Thursday, July 11, 2013

Public Inquiry told area is becoming a "Windfarm Lanscape"

Many residents of the North West, including some of the most beautiful areas in the region, will recognise the comments made to a Public Inquiry by a landscape expert this week.

Derek Woolerton, a landscape consultant and environmental planning consultant, was giving evidence on behalf of Copeland Borough Council when he told a planning inquiry that the number of wind turbines in West Cumbria has reached the point where they are becoming a very noticeable feature of the landscape.

"Their presence is widespread, wherever you go in West Cumbria you are likely to see a turbine" he told the inquiry.

Many people in other parts of Cumbria, in Lancashire, and indeed in many districts in the North West would say exactly the same about their own localities.

I support the development of renewable energy, but it is not sensible for too high a proportion of the power supply in any given area of the country to come from a source which only works if the wind is blowing at the right speed.

There are already 90 onshore wind turbines in Copeland and Allerdale and several enormous offshore wind farms operational or planned off the Cumbrian cost from Robin Rigg in the Solway Firth to the West Duddon windfarm planned off Walney Island and those around Barrow.

We've reached the point in the North West where it is time to look for other new sources of energy, from new nuclear build at Sellafield to Hydro-electric power to Shale Gas (provided the safety and environmental issues can be resolved.) And we must also look aggressively for ways to save energy.

11 comments:

Jim said...

Choose wind, pay for wind. Get Diesel and pay a fortune for the honour.

Jim said...

Opt for wind, pay a fortune in subsidies, ruin the landscape. End up using diesel and paying a fortune more for the honour of having a reliable grid. Fantastic

Chris Whiteside said...

That's pretty much it, Jim. That's why I think it is time, to coin a phrase, to "declare victory and go home."

Jim said...

I don't. I wish I did, agree, but sadly due to the shear number of planning applications currently in to build them, then I think do declare victory now would be a little premature. Lots of individual apps in at the moment to build a wind farm near Eskett quarry (visable from Ennerdale water). Once there is one, president set, and they breed like rabbits.

Chris Whiteside said...

For the avoidance of doubt, when I say "declare victory and go home" I mean declare that the policy of encouraging wind turbines has reached its' objectives and is no longer needed.

Chris Whiteside said...

P.S. - Jim, what's happened to your photograph?

Jim said...

I am at my wife's house in carlisle. No internet access so using my phone its easier to just write my name than to log into blogger when the phone keeps auto correcting my password.

Chris Whiteside said...

Fair enough. Phone autocorrection systems are a real pain in my experience.

Jim said...

Just as a belt and braces measure, you know, just in case there is still anyone who has even the slightest bit of doubt that windfarms are a really bad idea. Copy and paste the following into your browser.

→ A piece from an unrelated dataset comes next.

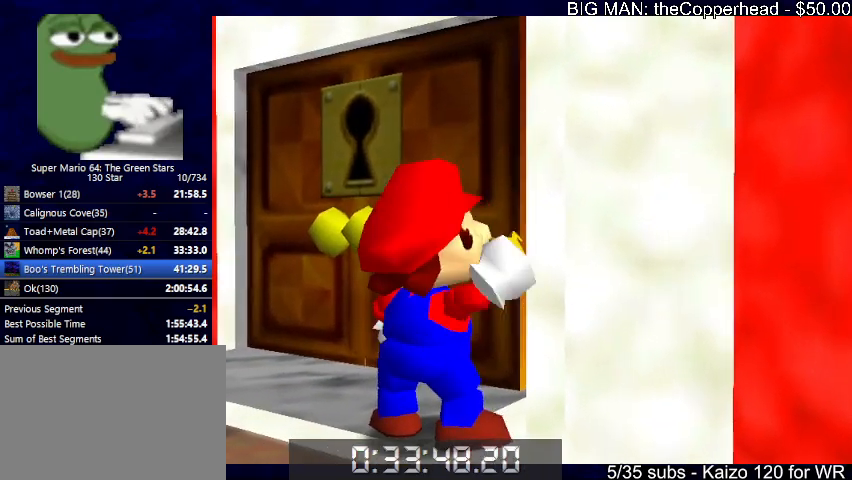
Gameplay with keyboard; each line is a JSON object with the keys held at the frame after it. "events" lists presses ("down") and releases ("up") of "0", "1", "2", "3", "4", "5", "6", "8", "a", "c", "d", "down", "left", "right", "s", "up", "x" and "z" between this image and that frame as [ms after this image, input, new state], when the widget could be followed in between. No other keys are recorded. Mouse input is not recorded.
{"keys": [], "events": []}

http://www.dailymail.co.uk/news/article-2362762/The-dirty-secret-Britains-power-madness-Polluting-diesel-generators-built-secret-foreign-companies-kick-theres-wind-turbines--insane-true-eco-scandals.html

Anonymous said...

Chris, did you put in an objection to the proposed Weddicar Rigg windfarm?

Chris Whiteside said...

No, not so far, because up to now my view on individual wind farm proposals has been that it is for the local community affected by a proposal to say whether they want it and I am not personally quite near enough to be affected.

If the overconcentration of Wind Farms in this area gets any worse I may change this view and start submitting personal objections on the basis that the entire locality is being damaged.